- Flag of Virginia, 1861
- Active: August 1862 – April 1865
- Disbanded: April 1865
- Allegiance: Confederate States of America
- Branch: Confederate States Army
- Type: Cavalry
- Nickname(s): Dunn's Rangers
- Engagements: American Civil War Jones-Imboden Raid; Battle of White Sulphur Springs; Siege of Knoxville; Valley Campaigns of 1864; Battle of Moorefield; Third Battle of Winchester;

= 37th Virginia Cavalry Battalion =

The 37th Virginia Cavalry Battalion was a cavalry battalion raised in Virginia for service in the Confederate States Army during the American Civil War. It fought mostly in western Virginia and the Shenandoah Valley.

==Service==
Virginia's 37th Cavalry Battalion was organized in August, 1862, as Dunn's Partisan Rangers. The battalion contained four companies and in November was changed to regular cavalry. Co. E was organized on October 1, 1862. Co. F, from North Carolina, was organized on October 26, 1862. Co. H was organized on January 8, 1863, Co.

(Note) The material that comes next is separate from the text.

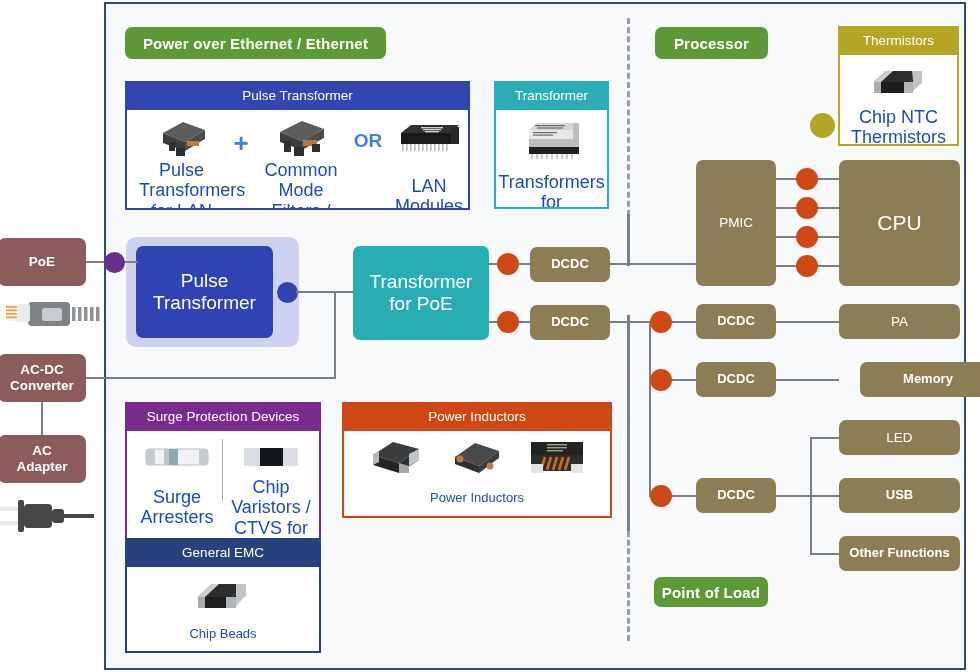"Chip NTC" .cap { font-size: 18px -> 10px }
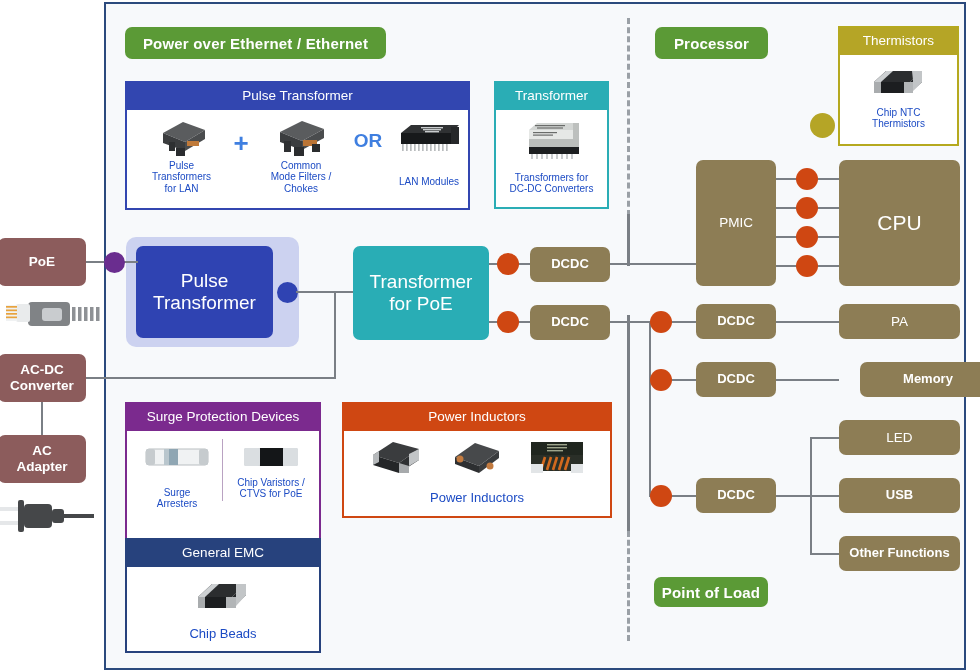"PA" div.abs { height: 35px -> 26px }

G was organized February 6, 1863, and Co. I was organized on April 1, 1863. Co. K transferred from the 21st Virginia Cavalry before June 5, 1864. It was assigned to W.E. Jones', McCausland's and W.L. Jackson's Brigade. During April, 1864, it totalled 300 effectives and by June had increased its strength to ten companies. It was involved in various operations in western Virginia and East Tennessee, then saw action in the Shenandoah Valley. The unit disbanded in mid-April, 1865. Lieutenant Colonel Ambrose C. Dunn and Major J.R. Claiborne were in command.

==Notable Members==
- Two sons of Chang and Eng Bunker served with the battalion: Christopher (Chang) was captured at the Battle of Moorefield and imprisoned at Camp Chase, while Stephen (Eng) was severely wounded at the Third Battle of Winchester.